Advanced liver cancer patients live longer taking sorafenib
Researchers have found that sorafenib helps patients
with advanced liver cancer live about 44 percent longer compared with patients
who did not receive the anti-cancer drug. The findings, published in the July
23rd, 2008 issue of the New England Journal of Medicine, is a significant advance
in the management of liver cancer, which is the third cause of cancer death globally,
often resulting in death within a year of diagnosis.

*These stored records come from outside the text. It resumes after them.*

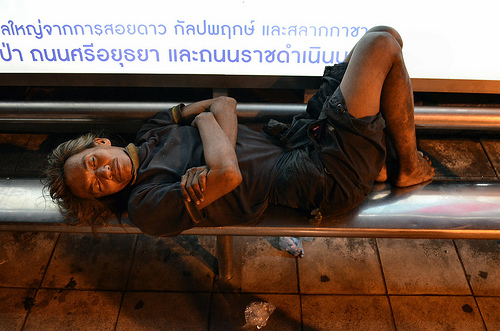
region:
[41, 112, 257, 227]
the man is sleeping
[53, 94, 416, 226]
man is sleeping on the bench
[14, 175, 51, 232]
the bench is silver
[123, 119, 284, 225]
man's shirt is black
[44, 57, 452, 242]
the man is dirty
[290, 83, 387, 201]
man's short is black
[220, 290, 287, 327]
plastic bag on the ground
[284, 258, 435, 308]
the floor is dirty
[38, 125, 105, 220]
man's hair is brown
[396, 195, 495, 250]
the bench is stainless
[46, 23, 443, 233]
man sleeping on a bench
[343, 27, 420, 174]
man's dirty legs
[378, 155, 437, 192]
dirty bare feet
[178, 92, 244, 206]
arms are crossed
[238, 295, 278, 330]
clear piece of plastic on the ground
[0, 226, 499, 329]
cement squares on ground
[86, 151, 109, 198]
eyes are both closed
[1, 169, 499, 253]
shiny metal bench seat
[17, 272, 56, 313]
dark stain on cement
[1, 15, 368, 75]
blue lettering on a white background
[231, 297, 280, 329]
large clear object on ground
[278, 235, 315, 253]
white crumbled paper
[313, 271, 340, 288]
small black spot on ground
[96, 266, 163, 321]
black lines in brown tiles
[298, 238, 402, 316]
large brown square tile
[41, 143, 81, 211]
dark blond hair on man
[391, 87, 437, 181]
caked dirt on man's foot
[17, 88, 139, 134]
large square silver railing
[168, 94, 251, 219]
man's arms folded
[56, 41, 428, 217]
man laying on ground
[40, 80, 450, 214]
a homeless man sleeping on a bench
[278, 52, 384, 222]
a person wearing shorts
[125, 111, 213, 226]
a person wearing a black short sleeved shirt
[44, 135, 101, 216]
a person with brown hair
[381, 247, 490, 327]
brown tile on the floor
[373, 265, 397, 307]
black grout between tiles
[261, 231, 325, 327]
garbage on the floor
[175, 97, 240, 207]
a person with crossed arms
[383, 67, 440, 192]
a person with dirty leg and foot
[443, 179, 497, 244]
a shinny metal bench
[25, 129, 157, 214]
The man is sleeping.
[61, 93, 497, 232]
The man a lying on a bench.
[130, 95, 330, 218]
The man is wearing a t shirt.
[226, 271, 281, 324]
There is garbage under the bench.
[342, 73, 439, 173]
The man is dirty.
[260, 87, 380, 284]
the man is wearing shorts.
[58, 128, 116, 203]
The man has his eyes closed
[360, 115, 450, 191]
The man is not wearing shoes.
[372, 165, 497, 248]
The bench is metal.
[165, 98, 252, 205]
The man has his arms crossed.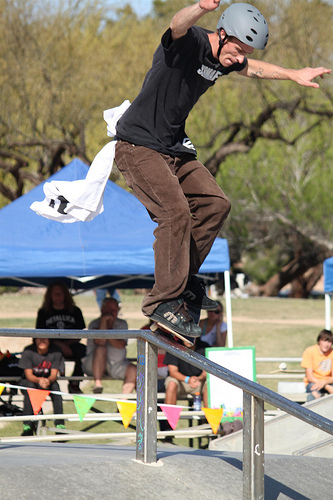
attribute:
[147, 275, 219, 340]
shoes — brown, black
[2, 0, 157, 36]
sky — blue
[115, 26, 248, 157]
t-shirt — black, white, cotton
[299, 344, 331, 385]
shirt — orange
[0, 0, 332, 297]
trees — green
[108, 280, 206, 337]
sneakers — black , tan 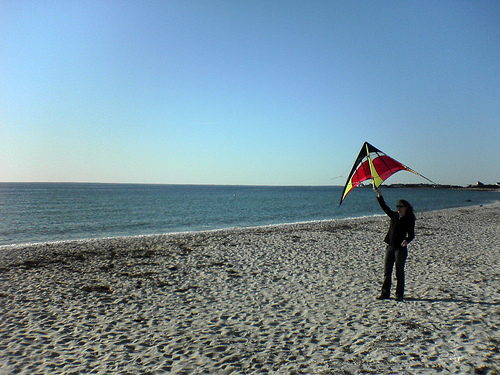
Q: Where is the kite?
A: In the woman's hand.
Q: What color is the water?
A: Blue.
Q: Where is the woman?
A: On a beach.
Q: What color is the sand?
A: Tan.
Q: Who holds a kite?
A: A woman.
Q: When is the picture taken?
A: Daytime.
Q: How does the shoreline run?
A: Diagonally.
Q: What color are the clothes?
A: Black.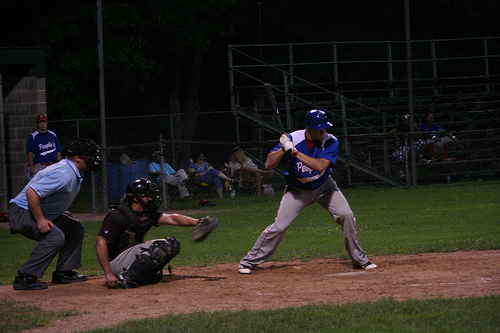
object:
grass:
[0, 183, 500, 332]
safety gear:
[116, 236, 181, 288]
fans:
[386, 113, 458, 166]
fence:
[87, 127, 500, 209]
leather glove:
[191, 213, 218, 243]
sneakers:
[238, 268, 252, 274]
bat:
[263, 82, 296, 166]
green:
[403, 193, 491, 247]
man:
[390, 113, 425, 177]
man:
[187, 152, 239, 199]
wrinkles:
[344, 234, 367, 264]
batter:
[237, 108, 379, 275]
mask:
[64, 136, 106, 169]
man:
[237, 109, 378, 276]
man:
[6, 137, 106, 291]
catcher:
[93, 177, 217, 290]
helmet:
[305, 109, 334, 131]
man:
[24, 115, 63, 180]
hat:
[35, 114, 48, 122]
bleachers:
[218, 42, 499, 184]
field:
[0, 187, 500, 332]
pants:
[237, 179, 370, 268]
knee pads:
[141, 236, 183, 269]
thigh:
[11, 211, 58, 236]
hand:
[37, 219, 55, 235]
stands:
[228, 36, 500, 189]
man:
[95, 176, 219, 290]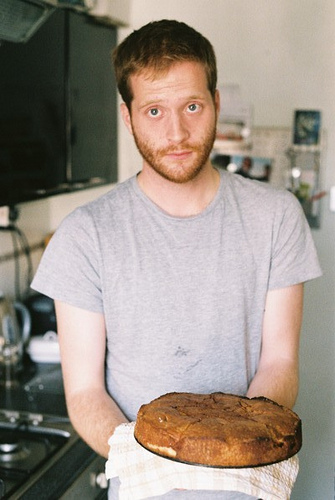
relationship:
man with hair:
[21, 21, 309, 479] [97, 15, 225, 107]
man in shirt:
[26, 17, 328, 498] [29, 166, 322, 422]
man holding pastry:
[26, 17, 328, 498] [128, 387, 306, 470]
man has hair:
[26, 17, 328, 498] [101, 16, 222, 98]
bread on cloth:
[142, 372, 333, 492] [104, 419, 299, 497]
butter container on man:
[24, 333, 66, 367] [26, 17, 328, 498]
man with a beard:
[26, 17, 328, 498] [118, 124, 241, 193]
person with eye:
[31, 19, 322, 498] [185, 102, 204, 113]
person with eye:
[31, 19, 322, 498] [144, 104, 164, 118]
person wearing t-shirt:
[31, 19, 322, 498] [29, 169, 321, 498]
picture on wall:
[281, 110, 324, 138] [224, 23, 332, 171]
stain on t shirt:
[174, 343, 187, 359] [30, 162, 324, 431]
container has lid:
[24, 329, 62, 362] [32, 328, 55, 345]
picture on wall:
[291, 105, 324, 146] [211, 3, 333, 195]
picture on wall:
[224, 150, 277, 182] [211, 3, 333, 195]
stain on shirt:
[172, 347, 190, 370] [32, 154, 328, 435]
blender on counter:
[0, 293, 33, 370] [2, 264, 315, 383]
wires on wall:
[3, 214, 34, 293] [4, 1, 116, 293]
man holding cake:
[26, 17, 328, 498] [134, 392, 301, 465]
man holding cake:
[26, 17, 328, 498] [126, 385, 311, 473]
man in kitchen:
[73, 166, 295, 363] [1, 2, 334, 496]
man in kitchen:
[52, 20, 303, 497] [1, 2, 334, 496]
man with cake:
[52, 20, 303, 497] [134, 392, 301, 465]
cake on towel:
[134, 392, 301, 465] [102, 421, 300, 498]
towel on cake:
[102, 421, 300, 498] [134, 392, 301, 465]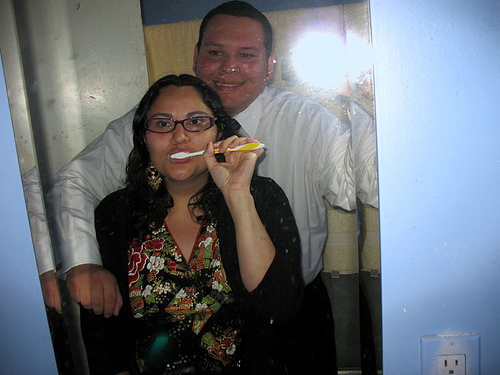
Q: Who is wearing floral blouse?
A: The lady.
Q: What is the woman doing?
A: Brushing teeth.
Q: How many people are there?
A: 2.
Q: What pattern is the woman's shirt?
A: Flowered.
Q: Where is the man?
A: Behind the woman.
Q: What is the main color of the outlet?
A: White.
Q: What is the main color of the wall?
A: Blue.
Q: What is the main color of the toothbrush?
A: White.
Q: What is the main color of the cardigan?
A: Black.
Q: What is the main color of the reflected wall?
A: White.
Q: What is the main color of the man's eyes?
A: Brown.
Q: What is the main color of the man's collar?
A: White.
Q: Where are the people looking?
A: In a mirror.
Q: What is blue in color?
A: The wall.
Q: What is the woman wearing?
A: Black jacket.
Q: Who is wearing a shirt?
A: The man.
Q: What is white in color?
A: The shirt.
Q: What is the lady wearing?
A: Glasses.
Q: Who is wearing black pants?
A: The man.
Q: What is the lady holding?
A: A toothbrush.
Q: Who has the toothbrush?
A: The woman.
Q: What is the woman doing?
A: Brushing her teeth.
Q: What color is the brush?
A: Yellow and white.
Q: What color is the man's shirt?
A: White.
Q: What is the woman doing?
A: Brushing her teeth.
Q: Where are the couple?
A: In the bathroom.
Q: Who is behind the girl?
A: The man.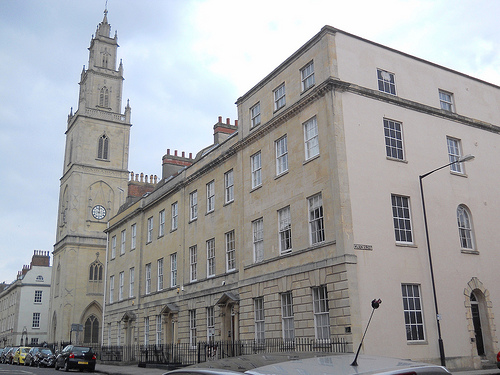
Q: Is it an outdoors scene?
A: Yes, it is outdoors.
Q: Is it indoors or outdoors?
A: It is outdoors.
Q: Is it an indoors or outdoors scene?
A: It is outdoors.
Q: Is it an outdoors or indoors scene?
A: It is outdoors.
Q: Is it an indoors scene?
A: No, it is outdoors.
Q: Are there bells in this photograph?
A: No, there are no bells.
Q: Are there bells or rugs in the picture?
A: No, there are no bells or rugs.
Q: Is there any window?
A: Yes, there is a window.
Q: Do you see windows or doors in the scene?
A: Yes, there is a window.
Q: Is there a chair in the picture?
A: No, there are no chairs.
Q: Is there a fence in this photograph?
A: Yes, there is a fence.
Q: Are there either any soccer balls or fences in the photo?
A: Yes, there is a fence.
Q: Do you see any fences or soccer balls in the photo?
A: Yes, there is a fence.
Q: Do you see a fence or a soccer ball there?
A: Yes, there is a fence.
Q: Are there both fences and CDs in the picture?
A: No, there is a fence but no cds.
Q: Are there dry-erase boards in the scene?
A: No, there are no dry-erase boards.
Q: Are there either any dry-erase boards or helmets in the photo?
A: No, there are no dry-erase boards or helmets.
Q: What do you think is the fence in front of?
A: The fence is in front of the building.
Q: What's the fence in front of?
A: The fence is in front of the building.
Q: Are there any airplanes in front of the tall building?
A: No, there is a fence in front of the building.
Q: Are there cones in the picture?
A: No, there are no cones.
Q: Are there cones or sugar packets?
A: No, there are no cones or sugar packets.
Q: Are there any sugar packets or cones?
A: No, there are no cones or sugar packets.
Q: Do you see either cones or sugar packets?
A: No, there are no cones or sugar packets.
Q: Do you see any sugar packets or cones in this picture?
A: No, there are no cones or sugar packets.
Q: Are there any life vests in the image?
A: No, there are no life vests.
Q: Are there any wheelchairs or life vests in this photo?
A: No, there are no life vests or wheelchairs.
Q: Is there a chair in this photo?
A: No, there are no chairs.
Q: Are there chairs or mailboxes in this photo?
A: No, there are no chairs or mailboxes.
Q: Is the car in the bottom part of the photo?
A: Yes, the car is in the bottom of the image.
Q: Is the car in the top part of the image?
A: No, the car is in the bottom of the image.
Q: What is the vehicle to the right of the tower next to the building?
A: The vehicle is a car.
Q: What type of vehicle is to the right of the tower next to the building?
A: The vehicle is a car.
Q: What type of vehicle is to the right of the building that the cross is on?
A: The vehicle is a car.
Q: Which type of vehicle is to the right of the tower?
A: The vehicle is a car.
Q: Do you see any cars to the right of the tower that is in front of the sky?
A: Yes, there is a car to the right of the tower.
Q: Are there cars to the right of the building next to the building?
A: Yes, there is a car to the right of the tower.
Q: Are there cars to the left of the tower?
A: No, the car is to the right of the tower.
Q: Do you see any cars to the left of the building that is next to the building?
A: No, the car is to the right of the tower.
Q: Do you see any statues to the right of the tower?
A: No, there is a car to the right of the tower.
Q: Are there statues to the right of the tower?
A: No, there is a car to the right of the tower.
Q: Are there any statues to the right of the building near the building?
A: No, there is a car to the right of the tower.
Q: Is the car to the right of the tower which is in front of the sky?
A: Yes, the car is to the right of the tower.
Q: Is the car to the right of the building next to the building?
A: Yes, the car is to the right of the tower.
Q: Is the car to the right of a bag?
A: No, the car is to the right of the tower.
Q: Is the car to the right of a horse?
A: No, the car is to the right of a vehicle.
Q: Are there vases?
A: No, there are no vases.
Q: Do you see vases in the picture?
A: No, there are no vases.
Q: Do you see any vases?
A: No, there are no vases.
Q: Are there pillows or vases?
A: No, there are no vases or pillows.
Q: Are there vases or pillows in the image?
A: No, there are no vases or pillows.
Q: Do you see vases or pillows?
A: No, there are no vases or pillows.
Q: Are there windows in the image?
A: Yes, there is a window.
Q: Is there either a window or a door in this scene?
A: Yes, there is a window.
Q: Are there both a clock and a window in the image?
A: Yes, there are both a window and a clock.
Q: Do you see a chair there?
A: No, there are no chairs.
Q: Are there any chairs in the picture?
A: No, there are no chairs.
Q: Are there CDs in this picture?
A: No, there are no cds.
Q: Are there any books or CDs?
A: No, there are no CDs or books.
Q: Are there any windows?
A: Yes, there is a window.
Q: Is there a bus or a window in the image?
A: Yes, there is a window.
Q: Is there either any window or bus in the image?
A: Yes, there is a window.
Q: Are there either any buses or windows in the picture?
A: Yes, there is a window.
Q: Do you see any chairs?
A: No, there are no chairs.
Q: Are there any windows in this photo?
A: Yes, there is a window.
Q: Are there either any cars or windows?
A: Yes, there is a window.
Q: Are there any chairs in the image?
A: No, there are no chairs.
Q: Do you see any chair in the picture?
A: No, there are no chairs.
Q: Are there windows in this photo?
A: Yes, there is a window.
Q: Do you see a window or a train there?
A: Yes, there is a window.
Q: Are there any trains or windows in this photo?
A: Yes, there is a window.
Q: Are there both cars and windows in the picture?
A: Yes, there are both a window and a car.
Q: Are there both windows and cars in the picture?
A: Yes, there are both a window and a car.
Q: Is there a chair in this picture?
A: No, there are no chairs.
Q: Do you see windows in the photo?
A: Yes, there is a window.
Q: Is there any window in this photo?
A: Yes, there is a window.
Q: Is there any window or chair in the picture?
A: Yes, there is a window.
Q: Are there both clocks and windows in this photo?
A: Yes, there are both a window and a clock.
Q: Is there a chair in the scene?
A: No, there are no chairs.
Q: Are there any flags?
A: No, there are no flags.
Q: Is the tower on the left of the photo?
A: Yes, the tower is on the left of the image.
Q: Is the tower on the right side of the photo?
A: No, the tower is on the left of the image.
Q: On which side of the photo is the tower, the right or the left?
A: The tower is on the left of the image.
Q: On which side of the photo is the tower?
A: The tower is on the left of the image.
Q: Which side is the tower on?
A: The tower is on the left of the image.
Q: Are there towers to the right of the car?
A: No, the tower is to the left of the car.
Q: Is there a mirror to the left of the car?
A: No, there is a tower to the left of the car.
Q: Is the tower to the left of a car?
A: Yes, the tower is to the left of a car.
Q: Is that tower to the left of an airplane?
A: No, the tower is to the left of a car.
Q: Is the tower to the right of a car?
A: No, the tower is to the left of a car.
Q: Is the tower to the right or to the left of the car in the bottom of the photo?
A: The tower is to the left of the car.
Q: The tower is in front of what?
A: The tower is in front of the sky.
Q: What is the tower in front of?
A: The tower is in front of the sky.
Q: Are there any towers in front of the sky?
A: Yes, there is a tower in front of the sky.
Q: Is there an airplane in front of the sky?
A: No, there is a tower in front of the sky.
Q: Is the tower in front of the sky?
A: Yes, the tower is in front of the sky.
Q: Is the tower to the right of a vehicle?
A: Yes, the tower is to the right of a vehicle.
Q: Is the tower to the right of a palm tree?
A: No, the tower is to the right of a vehicle.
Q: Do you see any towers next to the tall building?
A: Yes, there is a tower next to the building.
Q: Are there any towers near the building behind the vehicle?
A: Yes, there is a tower near the building.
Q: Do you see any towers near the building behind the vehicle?
A: Yes, there is a tower near the building.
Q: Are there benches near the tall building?
A: No, there is a tower near the building.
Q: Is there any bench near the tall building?
A: No, there is a tower near the building.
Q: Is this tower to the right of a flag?
A: No, the tower is to the right of a vehicle.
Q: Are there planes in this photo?
A: No, there are no planes.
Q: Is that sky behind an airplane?
A: No, the sky is behind the tower.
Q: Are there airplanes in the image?
A: No, there are no airplanes.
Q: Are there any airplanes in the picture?
A: No, there are no airplanes.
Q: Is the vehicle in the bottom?
A: Yes, the vehicle is in the bottom of the image.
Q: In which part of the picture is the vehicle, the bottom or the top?
A: The vehicle is in the bottom of the image.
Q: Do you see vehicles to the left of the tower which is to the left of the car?
A: Yes, there is a vehicle to the left of the tower.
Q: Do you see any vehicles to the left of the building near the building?
A: Yes, there is a vehicle to the left of the tower.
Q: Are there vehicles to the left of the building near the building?
A: Yes, there is a vehicle to the left of the tower.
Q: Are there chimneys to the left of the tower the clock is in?
A: No, there is a vehicle to the left of the tower.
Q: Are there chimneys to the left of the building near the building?
A: No, there is a vehicle to the left of the tower.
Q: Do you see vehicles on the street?
A: Yes, there is a vehicle on the street.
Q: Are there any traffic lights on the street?
A: No, there is a vehicle on the street.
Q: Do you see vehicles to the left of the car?
A: Yes, there is a vehicle to the left of the car.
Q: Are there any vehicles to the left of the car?
A: Yes, there is a vehicle to the left of the car.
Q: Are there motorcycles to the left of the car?
A: No, there is a vehicle to the left of the car.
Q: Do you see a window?
A: Yes, there is a window.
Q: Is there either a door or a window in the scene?
A: Yes, there is a window.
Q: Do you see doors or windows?
A: Yes, there is a window.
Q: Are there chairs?
A: No, there are no chairs.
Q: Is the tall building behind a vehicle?
A: Yes, the building is behind a vehicle.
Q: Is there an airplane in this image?
A: No, there are no airplanes.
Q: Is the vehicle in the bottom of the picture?
A: Yes, the vehicle is in the bottom of the image.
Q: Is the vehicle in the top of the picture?
A: No, the vehicle is in the bottom of the image.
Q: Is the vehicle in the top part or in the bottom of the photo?
A: The vehicle is in the bottom of the image.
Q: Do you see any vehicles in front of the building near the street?
A: Yes, there is a vehicle in front of the building.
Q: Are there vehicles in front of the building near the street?
A: Yes, there is a vehicle in front of the building.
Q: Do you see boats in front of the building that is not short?
A: No, there is a vehicle in front of the building.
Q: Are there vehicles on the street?
A: Yes, there is a vehicle on the street.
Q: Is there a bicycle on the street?
A: No, there is a vehicle on the street.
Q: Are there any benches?
A: No, there are no benches.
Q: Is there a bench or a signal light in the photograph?
A: No, there are no benches or traffic lights.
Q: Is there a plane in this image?
A: No, there are no airplanes.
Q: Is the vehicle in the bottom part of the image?
A: Yes, the vehicle is in the bottom of the image.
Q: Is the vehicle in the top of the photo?
A: No, the vehicle is in the bottom of the image.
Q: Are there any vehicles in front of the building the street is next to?
A: Yes, there is a vehicle in front of the building.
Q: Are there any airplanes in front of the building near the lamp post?
A: No, there is a vehicle in front of the building.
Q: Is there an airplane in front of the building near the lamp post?
A: No, there is a vehicle in front of the building.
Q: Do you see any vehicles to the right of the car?
A: No, the vehicle is to the left of the car.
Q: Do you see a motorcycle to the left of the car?
A: No, there is a vehicle to the left of the car.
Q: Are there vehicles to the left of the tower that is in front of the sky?
A: Yes, there is a vehicle to the left of the tower.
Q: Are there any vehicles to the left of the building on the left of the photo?
A: Yes, there is a vehicle to the left of the tower.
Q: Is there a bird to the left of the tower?
A: No, there is a vehicle to the left of the tower.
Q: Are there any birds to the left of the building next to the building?
A: No, there is a vehicle to the left of the tower.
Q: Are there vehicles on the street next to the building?
A: Yes, there is a vehicle on the street.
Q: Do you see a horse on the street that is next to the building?
A: No, there is a vehicle on the street.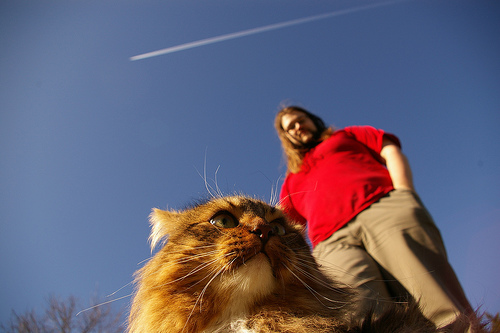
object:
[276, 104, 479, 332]
man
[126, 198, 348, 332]
cat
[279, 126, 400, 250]
shirt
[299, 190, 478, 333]
pants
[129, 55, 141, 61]
plane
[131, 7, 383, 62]
trail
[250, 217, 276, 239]
nose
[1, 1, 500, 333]
sky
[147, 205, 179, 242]
ears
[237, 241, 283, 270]
mouth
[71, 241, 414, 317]
whiskers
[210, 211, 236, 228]
eyes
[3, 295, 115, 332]
tree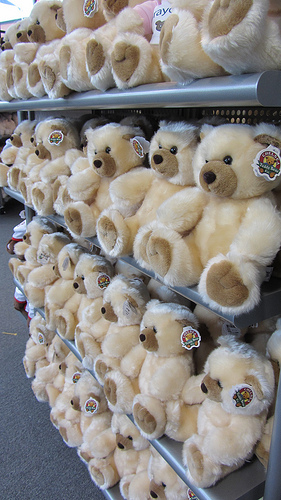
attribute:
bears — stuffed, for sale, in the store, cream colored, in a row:
[2, 0, 279, 499]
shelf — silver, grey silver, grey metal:
[1, 74, 275, 114]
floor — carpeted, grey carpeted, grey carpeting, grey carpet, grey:
[1, 203, 120, 499]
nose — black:
[203, 172, 219, 184]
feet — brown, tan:
[143, 237, 249, 305]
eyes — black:
[153, 142, 233, 167]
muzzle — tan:
[200, 161, 238, 200]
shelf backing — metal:
[145, 105, 281, 125]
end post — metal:
[261, 361, 280, 500]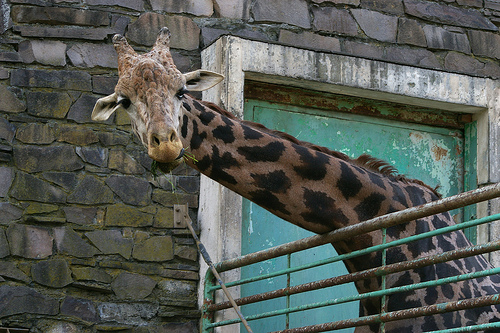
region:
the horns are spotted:
[100, 27, 195, 60]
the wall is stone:
[26, 95, 192, 330]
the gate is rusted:
[215, 231, 486, 316]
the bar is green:
[283, 237, 420, 268]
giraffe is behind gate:
[135, 55, 465, 300]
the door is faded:
[255, 110, 439, 256]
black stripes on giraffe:
[291, 145, 338, 177]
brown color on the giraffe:
[290, 174, 358, 211]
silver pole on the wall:
[158, 194, 225, 291]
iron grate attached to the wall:
[196, 231, 431, 331]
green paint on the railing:
[240, 260, 347, 276]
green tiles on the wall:
[94, 200, 159, 230]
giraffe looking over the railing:
[62, 26, 446, 262]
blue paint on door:
[298, 115, 365, 135]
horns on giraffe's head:
[95, 19, 187, 62]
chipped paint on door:
[246, 225, 279, 240]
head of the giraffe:
[81, 27, 246, 191]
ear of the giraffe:
[174, 50, 234, 110]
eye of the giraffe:
[163, 71, 194, 112]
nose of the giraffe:
[133, 106, 190, 166]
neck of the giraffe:
[191, 90, 415, 256]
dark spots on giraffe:
[191, 124, 373, 249]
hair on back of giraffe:
[273, 128, 409, 182]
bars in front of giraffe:
[232, 210, 385, 325]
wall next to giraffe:
[26, 146, 123, 257]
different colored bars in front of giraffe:
[220, 215, 369, 328]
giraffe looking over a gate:
[93, 37, 493, 321]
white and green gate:
[199, 193, 499, 330]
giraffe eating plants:
[96, 34, 488, 324]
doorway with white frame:
[198, 38, 497, 322]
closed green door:
[248, 96, 475, 331]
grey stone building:
[9, 5, 499, 322]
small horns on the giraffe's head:
[108, 17, 173, 59]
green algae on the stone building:
[10, 82, 205, 291]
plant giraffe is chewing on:
[136, 142, 198, 179]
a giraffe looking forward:
[87, 22, 497, 330]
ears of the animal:
[85, 62, 225, 122]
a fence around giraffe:
[195, 175, 496, 330]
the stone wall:
[1, 5, 496, 330]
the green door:
[240, 76, 485, 326]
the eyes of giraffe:
[115, 85, 185, 110]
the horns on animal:
[106, 21, 168, 51]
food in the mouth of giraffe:
[141, 141, 196, 181]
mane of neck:
[192, 96, 397, 181]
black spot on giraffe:
[196, 110, 214, 123]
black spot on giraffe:
[189, 118, 206, 153]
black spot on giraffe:
[210, 124, 235, 144]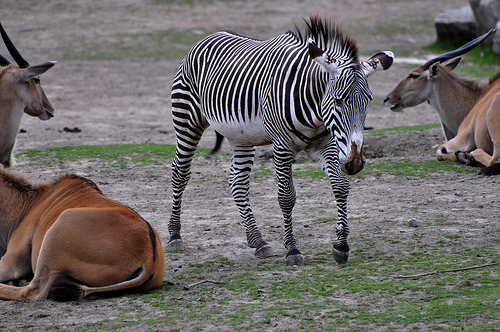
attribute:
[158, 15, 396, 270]
zebra — walking, black, white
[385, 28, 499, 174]
giselle — laying down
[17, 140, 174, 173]
grass — patch, green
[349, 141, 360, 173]
nose — brown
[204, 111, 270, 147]
stomach — white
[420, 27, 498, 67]
horns — grey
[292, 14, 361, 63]
mane — black, white, bushy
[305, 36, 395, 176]
head — down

"This is the first time that we've had an effective systemic
treatment for liver cancer," said Josep Llovet, MD, Director of Research in Liver
Cancer at Mount Sinai School of Medicine in New York, and a Professor at the Barcelona
Clinic Liver Cancer (BCLC) Group in Barcelona, Spain and lead author of the study.
"Our findings demonstrated survival advantages that are both statistically significant
and clinically meaningful."
Sorafenib, a tablet that is taken orally, is approved
in the United States for treating a form of advanced kidney cancer, and is currently
being evaluated in patients with other cancers. Some 40 percent of liver cancers
(and up to 80 percent in Asia and sub-Saharan Africa) are diagnosed at an advanced
stage. Therapy for advanced liver cancer may include surgery (if possible), radiation
therapy and/or regional chemotherapy (delivered directly into the liver). However,
no systemic treatment has proven effective to date for advanced liver cancer.
Dr. Llovet and his associates examined overall survival
and the time it took for cancer to grow among patients with previously untreated
liver cancer who were randomly assigned to receive either 400 mg of sorafenib
twice daily (299 patients) or a placebo (303 patients).
Patients who received sorafenib lived a median of 10.7
months compared with 7.9 months for those who received a placebo. Time to cancer
progression was also significantly longer in the treatment group: 5.5 vs. 2.8
months. Due to the positive findings, the study was terminated early.
The incidence of adverse side effects was similar between
the two groups (52 percent in the sorafenib group and 54 percent for placebo).
The most common moderate to serious side effects were diarrhea (11 percent vs.
2 percent), skin reactions in the hands and feet (8 percent vs. 1 percent), fatigue
(10 percent vs. 15 percent) and bleeding (6 percent vs. 9 percent).